Challenge 2 — Query Helpers & Error Mapping
Write a src/db/helpers.js module exporting query(sql, params), queryOne(sql, params), and run(sql, params) as described in the chapter. Write a src/utils/dbErrors.js module with a handleDbError(err) function that maps ER_DUP_ENTRY → 409, ER_NO_REFERENCED_ROW_2 → 422, ER_ROW_IS_REFERENCED_2 → 409, and leaves other errors unchanged. Rewrite the ProductModel from Challenge 1 to use the helpers (each model function becomes a one-liner). Add a categories table with a foreign key from products.category_id to categories.id. Write integration tests verifying: creating a product with a duplicate name returns 409 with a message containing "Duplicate"; creating a product with a non-existent category_id returns 422; deleting a category that has products returns 409; unknown MySQL errors pass through unchanged.

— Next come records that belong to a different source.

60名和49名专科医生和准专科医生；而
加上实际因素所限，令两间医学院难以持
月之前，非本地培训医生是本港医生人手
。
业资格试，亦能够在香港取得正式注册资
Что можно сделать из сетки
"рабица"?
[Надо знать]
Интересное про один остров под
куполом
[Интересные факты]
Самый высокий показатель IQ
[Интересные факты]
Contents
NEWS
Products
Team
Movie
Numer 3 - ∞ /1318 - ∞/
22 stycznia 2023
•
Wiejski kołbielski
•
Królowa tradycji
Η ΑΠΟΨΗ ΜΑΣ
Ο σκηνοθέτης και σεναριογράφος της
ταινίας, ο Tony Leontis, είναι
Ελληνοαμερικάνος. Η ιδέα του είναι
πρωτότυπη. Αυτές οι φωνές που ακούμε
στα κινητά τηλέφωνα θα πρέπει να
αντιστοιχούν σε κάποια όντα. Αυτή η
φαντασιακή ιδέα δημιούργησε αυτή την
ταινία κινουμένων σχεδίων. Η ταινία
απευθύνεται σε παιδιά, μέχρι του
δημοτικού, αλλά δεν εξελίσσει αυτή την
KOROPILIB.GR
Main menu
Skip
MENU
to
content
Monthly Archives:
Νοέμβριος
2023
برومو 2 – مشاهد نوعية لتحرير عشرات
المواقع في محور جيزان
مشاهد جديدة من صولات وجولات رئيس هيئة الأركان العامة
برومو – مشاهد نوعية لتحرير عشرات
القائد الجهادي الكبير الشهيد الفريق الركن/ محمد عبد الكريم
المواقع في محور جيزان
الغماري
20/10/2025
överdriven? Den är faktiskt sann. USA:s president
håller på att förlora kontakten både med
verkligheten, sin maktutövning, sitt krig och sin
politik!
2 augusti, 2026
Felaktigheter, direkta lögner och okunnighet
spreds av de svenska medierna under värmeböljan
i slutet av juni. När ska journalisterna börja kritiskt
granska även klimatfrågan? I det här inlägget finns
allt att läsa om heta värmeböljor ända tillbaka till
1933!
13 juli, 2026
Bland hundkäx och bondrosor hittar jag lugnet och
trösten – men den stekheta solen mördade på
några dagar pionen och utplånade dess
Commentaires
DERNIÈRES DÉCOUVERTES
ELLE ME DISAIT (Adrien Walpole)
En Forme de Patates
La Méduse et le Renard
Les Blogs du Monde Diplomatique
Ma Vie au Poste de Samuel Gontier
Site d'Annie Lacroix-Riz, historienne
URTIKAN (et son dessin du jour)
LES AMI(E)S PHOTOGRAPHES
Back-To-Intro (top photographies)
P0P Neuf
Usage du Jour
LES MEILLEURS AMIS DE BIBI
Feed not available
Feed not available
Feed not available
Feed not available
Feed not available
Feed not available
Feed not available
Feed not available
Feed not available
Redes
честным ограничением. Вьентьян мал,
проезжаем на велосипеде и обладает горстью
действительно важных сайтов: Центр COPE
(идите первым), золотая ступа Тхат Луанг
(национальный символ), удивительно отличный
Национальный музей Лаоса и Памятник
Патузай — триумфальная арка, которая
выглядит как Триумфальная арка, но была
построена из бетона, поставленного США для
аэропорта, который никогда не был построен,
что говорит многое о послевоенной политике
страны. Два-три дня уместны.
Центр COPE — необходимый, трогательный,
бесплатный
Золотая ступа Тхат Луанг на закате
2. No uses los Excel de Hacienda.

Challenge 3 — Transactions: Stock Reservation
Add an orders table and an order_items table. Write a createOrder(items) function where items is an array of {productId, quantity}. The function must run as a single transaction: for each item, SELECT the product with FOR UPDATE (to lock the row against concurrent modifications), check that stock >= quantity (throw 422 with a clear message if not), then UPDATE products SET stock = stock - quantity. After all items are processed, INSERT a row into orders and one row per item into order_items. Commit on success, rollback on any error, and always release the connection. Write integration tests: a successful order reduces product stock; an order with insufficient stock for any item rolls back all stock changes (verify no stock was decremented); an order referencing a non-existent product throws 404 and rolls back; ordering from two items where the second is out of stock leaves the first item's stock unchanged.